Here are 10 historical performance enhancers that put the ‘dope’ in doping.
Better known as a deadly poison, strychnine was thought to be the ticket to success for Thomas Hicks, an American runner in the 1904 Olympic marathon, who mixed it with brandy and egg whites. He needed emergency medical treatment at the finish line and nearly died, but won the gold medal.
2. Asses’ hooves
The hooves of the Abyssinian ass were taken in powder form by ancient Egyptian athletes, who boiled them in oil and spiked them with rose hips to mask that funky ass-hoof flavor.
3. Sweet, sweet ether
Sugar cubes soaked in ether helped cyclists get through 144-hour races in the 1870s. When ether wasn’t enough, coaches added nitroglycerine and cocaine, with some peppermint for flavor.
4. Baking soda
Some modern-day swimmers and runners swear by “soda-doping,” which means ingesting baking soda to shave precious seconds off their times. By increasing blood pH, baking soda may reduce the acid produced by athletes’ muscles, allowing them to keep on trucking. Soda-doping also causes diarrhea, which could keep the competition out of the pool.
5. Ultraviolet radiation
In the 1930s, Russian scientists found that peppering athletes with UV rays improved their speed in the 100-meter dash.
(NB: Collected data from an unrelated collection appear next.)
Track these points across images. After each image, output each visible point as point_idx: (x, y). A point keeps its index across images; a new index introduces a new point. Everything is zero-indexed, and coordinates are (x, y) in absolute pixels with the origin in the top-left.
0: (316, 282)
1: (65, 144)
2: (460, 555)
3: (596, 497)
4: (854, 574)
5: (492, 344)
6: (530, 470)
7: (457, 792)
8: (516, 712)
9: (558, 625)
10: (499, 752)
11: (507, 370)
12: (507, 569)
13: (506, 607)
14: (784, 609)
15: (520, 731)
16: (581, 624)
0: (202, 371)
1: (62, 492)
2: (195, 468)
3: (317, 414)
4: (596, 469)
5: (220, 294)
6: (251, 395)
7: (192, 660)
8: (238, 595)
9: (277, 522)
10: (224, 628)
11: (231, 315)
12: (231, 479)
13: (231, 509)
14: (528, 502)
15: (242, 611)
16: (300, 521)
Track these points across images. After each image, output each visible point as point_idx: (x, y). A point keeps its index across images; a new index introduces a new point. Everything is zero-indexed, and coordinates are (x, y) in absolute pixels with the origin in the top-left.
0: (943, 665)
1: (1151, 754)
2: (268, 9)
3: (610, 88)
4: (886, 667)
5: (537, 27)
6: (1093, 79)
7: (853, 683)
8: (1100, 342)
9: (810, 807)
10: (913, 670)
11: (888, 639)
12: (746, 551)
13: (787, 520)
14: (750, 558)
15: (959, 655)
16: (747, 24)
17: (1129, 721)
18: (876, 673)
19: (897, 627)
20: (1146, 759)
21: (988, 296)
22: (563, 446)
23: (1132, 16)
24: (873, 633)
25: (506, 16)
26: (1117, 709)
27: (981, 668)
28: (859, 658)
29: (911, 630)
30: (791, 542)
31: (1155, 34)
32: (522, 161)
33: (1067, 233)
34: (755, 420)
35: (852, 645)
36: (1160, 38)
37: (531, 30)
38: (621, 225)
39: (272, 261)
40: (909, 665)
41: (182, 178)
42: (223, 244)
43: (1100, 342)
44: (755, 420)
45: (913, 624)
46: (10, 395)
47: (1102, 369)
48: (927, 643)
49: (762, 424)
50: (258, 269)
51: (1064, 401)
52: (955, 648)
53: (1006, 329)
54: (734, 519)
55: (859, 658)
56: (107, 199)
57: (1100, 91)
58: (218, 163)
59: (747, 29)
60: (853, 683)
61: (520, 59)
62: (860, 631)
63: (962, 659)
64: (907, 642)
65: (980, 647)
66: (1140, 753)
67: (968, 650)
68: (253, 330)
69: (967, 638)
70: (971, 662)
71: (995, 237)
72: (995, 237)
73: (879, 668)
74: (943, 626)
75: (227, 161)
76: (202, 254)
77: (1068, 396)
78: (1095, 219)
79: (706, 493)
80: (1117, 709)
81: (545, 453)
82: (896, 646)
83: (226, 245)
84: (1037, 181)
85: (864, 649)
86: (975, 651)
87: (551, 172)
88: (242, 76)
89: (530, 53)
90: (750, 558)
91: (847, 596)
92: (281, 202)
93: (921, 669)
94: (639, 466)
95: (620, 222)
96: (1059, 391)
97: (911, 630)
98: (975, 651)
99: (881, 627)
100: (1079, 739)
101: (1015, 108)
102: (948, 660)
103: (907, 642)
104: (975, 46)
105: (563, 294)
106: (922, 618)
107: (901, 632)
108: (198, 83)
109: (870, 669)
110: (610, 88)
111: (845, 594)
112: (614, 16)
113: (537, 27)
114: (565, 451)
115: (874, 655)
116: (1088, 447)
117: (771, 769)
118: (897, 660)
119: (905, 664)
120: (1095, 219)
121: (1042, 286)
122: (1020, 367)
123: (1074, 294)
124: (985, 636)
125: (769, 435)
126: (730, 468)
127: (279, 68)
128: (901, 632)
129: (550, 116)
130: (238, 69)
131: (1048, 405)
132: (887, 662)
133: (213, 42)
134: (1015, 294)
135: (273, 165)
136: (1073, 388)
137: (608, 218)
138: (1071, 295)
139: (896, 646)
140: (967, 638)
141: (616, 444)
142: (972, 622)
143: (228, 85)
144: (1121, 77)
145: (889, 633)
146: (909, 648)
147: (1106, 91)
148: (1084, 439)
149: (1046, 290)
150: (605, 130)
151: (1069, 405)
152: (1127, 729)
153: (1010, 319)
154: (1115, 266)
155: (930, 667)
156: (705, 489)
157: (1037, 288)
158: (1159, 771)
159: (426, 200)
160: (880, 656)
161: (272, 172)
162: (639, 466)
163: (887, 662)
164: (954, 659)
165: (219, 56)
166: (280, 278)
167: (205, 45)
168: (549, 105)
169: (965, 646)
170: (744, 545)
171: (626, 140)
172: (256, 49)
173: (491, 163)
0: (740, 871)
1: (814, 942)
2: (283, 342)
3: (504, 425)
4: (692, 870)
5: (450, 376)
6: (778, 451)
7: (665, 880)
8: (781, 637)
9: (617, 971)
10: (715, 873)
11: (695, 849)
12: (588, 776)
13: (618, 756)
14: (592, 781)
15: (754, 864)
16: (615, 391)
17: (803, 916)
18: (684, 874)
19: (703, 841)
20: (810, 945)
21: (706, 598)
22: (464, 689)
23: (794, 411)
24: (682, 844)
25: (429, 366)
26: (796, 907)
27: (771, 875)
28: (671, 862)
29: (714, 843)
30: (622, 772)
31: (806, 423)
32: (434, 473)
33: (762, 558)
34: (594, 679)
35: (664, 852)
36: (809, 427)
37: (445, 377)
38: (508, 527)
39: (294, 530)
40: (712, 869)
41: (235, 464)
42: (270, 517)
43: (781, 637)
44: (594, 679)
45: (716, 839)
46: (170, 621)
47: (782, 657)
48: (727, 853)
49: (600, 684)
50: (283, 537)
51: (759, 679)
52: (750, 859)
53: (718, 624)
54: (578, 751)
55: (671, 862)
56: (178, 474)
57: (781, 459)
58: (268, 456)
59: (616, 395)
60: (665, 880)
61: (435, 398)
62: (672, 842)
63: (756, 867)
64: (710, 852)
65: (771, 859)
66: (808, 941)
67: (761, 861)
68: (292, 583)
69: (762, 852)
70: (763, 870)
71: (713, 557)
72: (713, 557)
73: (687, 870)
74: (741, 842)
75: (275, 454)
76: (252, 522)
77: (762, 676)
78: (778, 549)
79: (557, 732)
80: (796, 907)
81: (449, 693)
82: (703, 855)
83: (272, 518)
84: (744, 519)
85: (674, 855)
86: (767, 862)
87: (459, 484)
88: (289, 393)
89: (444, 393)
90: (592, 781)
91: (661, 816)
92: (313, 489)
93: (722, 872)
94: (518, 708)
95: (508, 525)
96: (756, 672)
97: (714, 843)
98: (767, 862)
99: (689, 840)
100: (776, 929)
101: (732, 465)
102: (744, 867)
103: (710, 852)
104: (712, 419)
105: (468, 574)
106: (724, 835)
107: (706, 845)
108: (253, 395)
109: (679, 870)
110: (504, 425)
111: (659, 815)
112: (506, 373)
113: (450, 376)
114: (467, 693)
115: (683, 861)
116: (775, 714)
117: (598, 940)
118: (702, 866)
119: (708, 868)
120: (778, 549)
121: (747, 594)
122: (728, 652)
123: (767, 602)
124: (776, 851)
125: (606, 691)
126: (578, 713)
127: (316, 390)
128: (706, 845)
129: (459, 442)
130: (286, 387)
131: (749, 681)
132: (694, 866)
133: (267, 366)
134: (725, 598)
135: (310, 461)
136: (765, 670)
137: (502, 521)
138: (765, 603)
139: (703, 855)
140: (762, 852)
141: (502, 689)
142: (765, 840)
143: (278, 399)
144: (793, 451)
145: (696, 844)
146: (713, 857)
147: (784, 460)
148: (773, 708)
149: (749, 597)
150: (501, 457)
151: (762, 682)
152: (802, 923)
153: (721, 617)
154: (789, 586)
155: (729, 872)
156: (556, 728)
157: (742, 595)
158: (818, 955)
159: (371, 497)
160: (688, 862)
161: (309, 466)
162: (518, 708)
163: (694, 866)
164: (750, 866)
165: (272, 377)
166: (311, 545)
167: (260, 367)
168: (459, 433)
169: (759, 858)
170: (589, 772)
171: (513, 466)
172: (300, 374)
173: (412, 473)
German researchers in the 1940s found similar improvement in cycling times after a spell under the sunlamp.
6. Guinea pig sperm
In the late 1800s, physiologist Charles Brown-Séquard injected himself with his liquide testiculaire, testifying that the extract of dog and guinea-pig testes made him stronger and had even “lengthened the arc of his urine.” While he likely overstated the effectiveness of his own distillation, his discovery was a predecessor of hormone-based performance-enhancers.
7. Pigeon potions
The sport of pigeon racing has been rocked by doping scandals: While some handlers resort to anabolic steroids, others use drugs that prevent molting to maximize a bird’s training season. Birds have also been doped with purgatives to encourage them to drop their payloads before racing, thereby reducing the birds’ weight.
8. Magic mushrooms
It wasn’t just berserkers who favored magic mushrooms to enhance performance: Olympians in the third century also counted on hallucinogenic ‘shrooms to speed them to the finish line.
In the regions of Styria and Tyrol, Austrian lumberjacks kept the axe swinging with megadoses of arsenic, which would have made a nifty addition to the Monty Python song. Styrians also took arsenic to pep them up before long mountain hikes and as a digestive aid.
10. Human hearts
The ancient Aztecs swore by ‘em to boost both military and athletic prowess.